Joe Biden takes the delegate lead as Sanders falls short


Joe Biden celebrates his Super Tuesday victories at a rally in Colombia. Biden, after defeats in the first two primaries, is now the current delegate leader. “Biden is well-liked by Black voters, moderates, and the Democratic establishment,” said Lily Coady ‘20.

Dan Aulbach, Staff Writer

The presidential race received a big shake up on Tuesday, March 3, as Joe Biden and his campaign had a surprising resurgence. Biden ended up winning 10 of the 14 states of one of the presidential race’s biggest days, also known as Super Tuesday. Biden had previously finished in a disappointing fifth place at the New Hampshire primary. Biden’s campaign abandoned taking on the Granite State to move on to South Carolina, where Biden won with 48.4% of the votes. To add to recent success, Biden won Michigan and 4 of the 6 states from Tuesday March 10, and holds a current 149 delegate lead on progressive candidate Bernie Sanders.

The current surge of Biden’s Campaign has put Vermont Senator Bernie Sanders behind in the delegate race. To some, this sudden change of lead in the delegate race was almost predictable. “I expected that the states participating would gravitate towards a moderate [candidate], and Joe Biden received the most delegates by a relatively safe margin,” said Lily Coady ‘20, the president of HBHS club, Young Dems. “I was surprised, but more disappointed, that Warren didn’t drop out of the race prior to elections. One of her leading messages is party unity, and she put the party in an uncomfortable place by staying in.” As a more progressive leaning candidate, Warren could have taken away important votes for Sanders during the Super Tuesday elections, which could have impacted the current delegate gap between the two candidates.

Many wonder why Joe Biden, who started out particularly poorly in the primaries, has a sudden large following and now a favorable chance of securing the democratic nomination. “He’s winning this electability pitch, [he’s seen] as the best candidate to defeat Donald Trump,”said economics and legal studies teacher Jamie Johannsen. “I don’t think some of his voters picked him necessarily for his policies but because he can face off against Trump.” Some voters believe that having a president with very left leaning policies can become elected against a Republican such as trump. One of Biden’s largest missions for his campaign is “a revival of decency and honesty and character,” to the U.S presidency. With the combination of that mission and his perceived moderate politics, many voters are questionable about Sanders’ policies and see Biden as a safe bet for their next president. 

With all of the attention on the democratic bout between Biden and Sanders, many democratic voters wonder if either of the two will be able to defeat the current president, Donald Trump. “It’ll be interesting to see, especially about how the [Trump] administration will sustain the economy because of the Coronavirus” said Johannsen. “People might be more in favor of a change to help out the country when the virus dies down.”

The stock market has been at a steady decline, and it might be hard for the country to start recovery after COVID-19 dies down.
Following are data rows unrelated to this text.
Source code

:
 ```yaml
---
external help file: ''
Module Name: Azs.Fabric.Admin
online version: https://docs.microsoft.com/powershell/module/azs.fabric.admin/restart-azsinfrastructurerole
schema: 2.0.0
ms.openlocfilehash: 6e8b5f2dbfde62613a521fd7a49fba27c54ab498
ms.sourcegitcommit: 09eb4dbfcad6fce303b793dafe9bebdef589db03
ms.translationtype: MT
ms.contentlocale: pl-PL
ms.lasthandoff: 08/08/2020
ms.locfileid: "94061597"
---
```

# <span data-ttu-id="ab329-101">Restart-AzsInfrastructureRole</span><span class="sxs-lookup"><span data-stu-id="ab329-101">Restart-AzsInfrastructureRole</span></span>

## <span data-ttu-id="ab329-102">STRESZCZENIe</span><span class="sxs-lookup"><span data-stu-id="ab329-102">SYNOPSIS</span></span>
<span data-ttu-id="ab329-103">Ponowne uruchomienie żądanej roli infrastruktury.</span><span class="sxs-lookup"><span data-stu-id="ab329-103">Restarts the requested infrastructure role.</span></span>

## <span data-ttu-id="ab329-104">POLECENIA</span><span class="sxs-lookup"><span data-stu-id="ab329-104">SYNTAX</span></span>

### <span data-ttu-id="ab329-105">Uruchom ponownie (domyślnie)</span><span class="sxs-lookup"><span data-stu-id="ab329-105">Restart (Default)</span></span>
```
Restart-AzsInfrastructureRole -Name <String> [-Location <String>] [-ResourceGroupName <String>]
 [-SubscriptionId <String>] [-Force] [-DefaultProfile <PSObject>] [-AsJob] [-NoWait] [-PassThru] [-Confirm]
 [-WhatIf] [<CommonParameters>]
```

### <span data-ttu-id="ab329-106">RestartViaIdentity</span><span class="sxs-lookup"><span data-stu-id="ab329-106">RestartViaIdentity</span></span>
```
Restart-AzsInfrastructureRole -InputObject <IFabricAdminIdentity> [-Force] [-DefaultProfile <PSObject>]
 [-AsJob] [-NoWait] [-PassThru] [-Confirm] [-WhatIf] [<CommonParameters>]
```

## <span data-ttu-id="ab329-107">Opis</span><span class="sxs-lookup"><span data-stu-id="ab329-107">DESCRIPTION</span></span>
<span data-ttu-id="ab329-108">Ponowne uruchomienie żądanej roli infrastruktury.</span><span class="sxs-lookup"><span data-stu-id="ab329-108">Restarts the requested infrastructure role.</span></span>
Furthermore, Trump has been a controversial president in the eyes of democrats, with his highest approval rating being 49%.  “Many have been concerned about the impeachment trials, leading to much of his controversy,” said Jack Duval ‘21, an active follower of the Democratic primaries.

The elections do not happen until November 3, so anything is possible for the Trump administration between now and election day to strengthen the campaign.The next primary elections are scheduled for Tuesday,  March 24.